Ülkemize gelecek tehditleri Denizlerden karşılamak için güçlü bir Denizcilik gücüne ihtiyacımız var .Milli hedefimiz artık Mavi Vatan olmalıdır.Nasıl Yunanistan'ın Megola ideası varsa bizimde Büyük idealimizin Mavi Vatan olması gereklidir.çocuklarımıza bu ideali ufak yaştan itibaren vermemiz gereklidir. Bunun içindirki;
Devlet artık bir Deniz stratejisi çizmeli ve Denizcilik bakanlığı kurarak denizcilik sektörü üvey evlat muamelesinden çıkarılmalıdır. Bu gün kapasite olarak kara taşımacılığından kat be kat fazla olan Deniz taşımacılığı maalesef atıl kalmakta ve Kabotaj kanunununda yıllar içi değişikliklerle yabancı bayraklı gemilerin ticarete açık hale gelmesi söz konusu olmuştur.

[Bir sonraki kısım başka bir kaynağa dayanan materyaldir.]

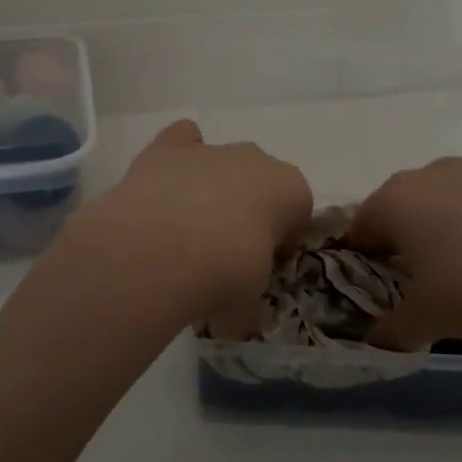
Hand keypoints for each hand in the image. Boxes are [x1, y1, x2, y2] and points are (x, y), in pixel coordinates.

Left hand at [66, 120, 310, 327]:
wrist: (164, 250)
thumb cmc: (225, 276)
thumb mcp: (248, 306)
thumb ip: (247, 306)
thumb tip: (235, 321)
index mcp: (292, 191)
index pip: (297, 213)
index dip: (280, 241)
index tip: (261, 267)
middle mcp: (257, 160)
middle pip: (259, 182)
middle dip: (247, 209)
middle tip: (223, 252)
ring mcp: (211, 150)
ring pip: (220, 161)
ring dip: (211, 187)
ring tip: (186, 229)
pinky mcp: (168, 148)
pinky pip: (181, 140)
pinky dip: (176, 157)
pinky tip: (164, 186)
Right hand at [349, 155, 461, 349]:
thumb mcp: (425, 322)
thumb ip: (392, 330)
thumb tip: (377, 339)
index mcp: (396, 202)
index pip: (363, 223)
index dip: (364, 251)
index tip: (377, 279)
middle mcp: (434, 174)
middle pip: (406, 200)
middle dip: (407, 230)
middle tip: (424, 271)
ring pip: (453, 188)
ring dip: (453, 214)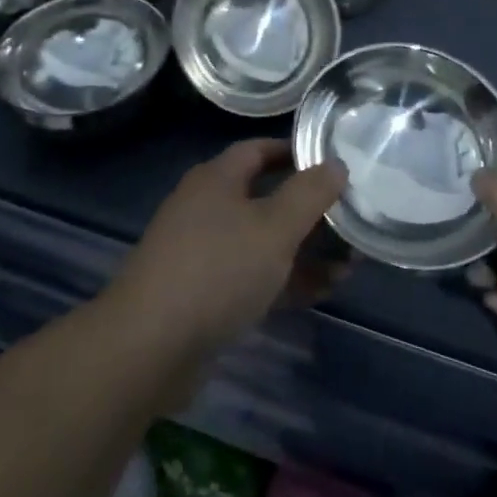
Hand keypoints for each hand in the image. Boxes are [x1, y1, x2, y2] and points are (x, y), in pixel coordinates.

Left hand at [109, 139, 346, 356]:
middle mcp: (206, 207)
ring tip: (349, 263)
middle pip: (265, 197)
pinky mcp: (201, 294)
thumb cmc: (217, 270)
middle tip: (349, 220)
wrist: (148, 347)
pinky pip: (251, 276)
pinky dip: (283, 280)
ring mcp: (201, 252)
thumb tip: (336, 164)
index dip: (296, 153)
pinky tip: (319, 292)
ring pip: (262, 241)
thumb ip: (310, 194)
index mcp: (217, 178)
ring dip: (303, 251)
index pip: (260, 149)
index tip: (332, 164)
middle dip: (308, 210)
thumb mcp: (275, 227)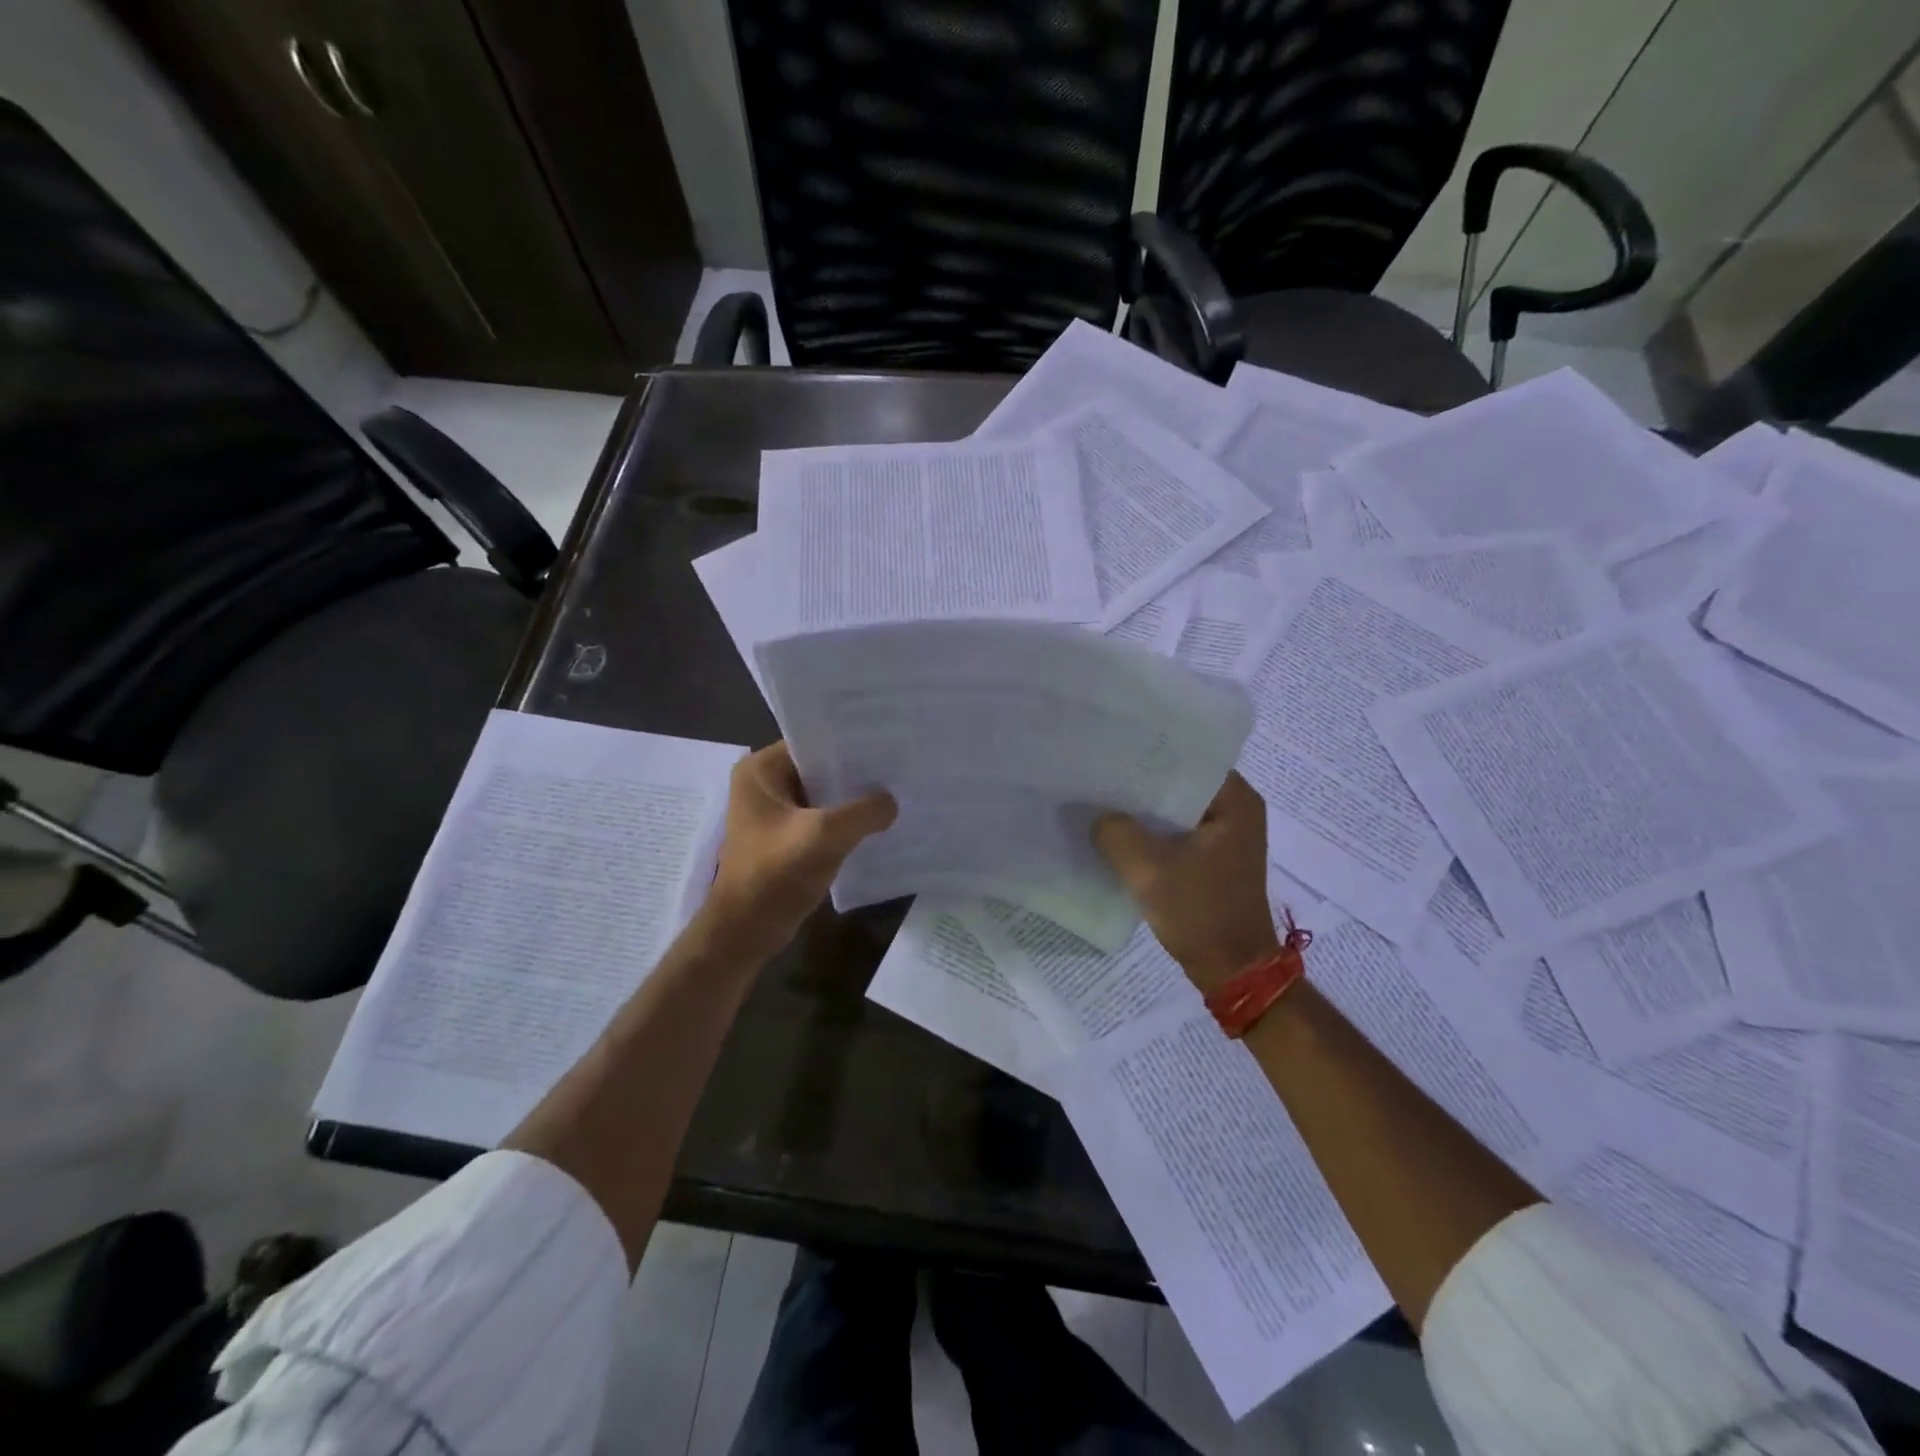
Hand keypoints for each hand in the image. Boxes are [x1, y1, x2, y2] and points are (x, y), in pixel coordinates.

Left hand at [701, 742, 896, 960]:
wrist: (746, 932)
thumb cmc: (775, 876)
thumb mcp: (825, 836)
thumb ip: (864, 812)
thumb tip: (891, 802)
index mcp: (760, 770)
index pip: (813, 741)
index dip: (850, 741)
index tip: (888, 740)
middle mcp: (764, 783)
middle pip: (820, 766)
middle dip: (856, 770)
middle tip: (900, 764)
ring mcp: (775, 812)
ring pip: (824, 794)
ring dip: (853, 798)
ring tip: (897, 789)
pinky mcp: (787, 836)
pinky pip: (823, 817)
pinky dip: (846, 820)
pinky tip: (879, 822)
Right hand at [1093, 772, 1279, 991]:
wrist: (1233, 970)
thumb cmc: (1201, 914)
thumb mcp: (1150, 871)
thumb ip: (1117, 833)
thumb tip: (1099, 816)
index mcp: (1236, 801)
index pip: (1189, 758)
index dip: (1149, 753)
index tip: (1111, 749)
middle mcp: (1236, 810)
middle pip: (1180, 782)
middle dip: (1141, 781)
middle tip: (1098, 772)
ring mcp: (1225, 836)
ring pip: (1175, 809)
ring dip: (1143, 809)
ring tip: (1101, 798)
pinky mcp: (1212, 858)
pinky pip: (1176, 832)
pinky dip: (1151, 832)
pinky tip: (1118, 832)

Öncelikle iş adamlarımızın Deniz alaka ve menfaatlerini çok iyi anlamaları gerekir. Devlet bu konuda en büyük yardımcı görevini üstlenmelidir.
Deniz izciliği çok daha aktif hale gelerek denizle bütünleşmeli, Okul müfredat programlarına Mavi Vatan kavramı girmeli anlatılmalı, Öğrenciler küçük yaştan itibaren tersaneler ve ülkemizde yapılan Deniz araçlarını görmeli, bunlarla gurur duymaları sağlanmalı. O zaman sevgi başlar çocuğun kişiliği değişir ülkesine güveni gelir. Askeri müzeler layıkı ile gezdirilmeli, anlatılmalı, denizcilik günleri tesbit edip buralarda Deniz ile ilgili oyunlar oynanmalı, objeler ücretsiz verilmelidir. O günün önemi anlatılmalıdır. Düzenlemeler ile bankalar Gençlere kayık ve veya tekne alabilme kredisi verilmelidir ve teşvik edilmelidir. Deniz sporları sadece 1 Temmuz Kabotaj Bayramı ile kalmayıp sayıları arttırılmalıdır. Büyük Deniz Zafer'lerimizin hepsi görkemli bir törenle kutlanmalıdır.Sonuç olarak geleceğin gençlerine Deniz Sevgisi aşılanmalıdır. Bunu asla unutmamamız gerekir Türk imparatorluğu Deniz'lere önem vermediği için yıkılmıştır.
''Ağaç yaş iken eğilir'' atasözünün eyleme geçirmenin zamanı artık gelmiştir. Daha fazla beklemeyelim Türkiye'nin bekası denizlerdir.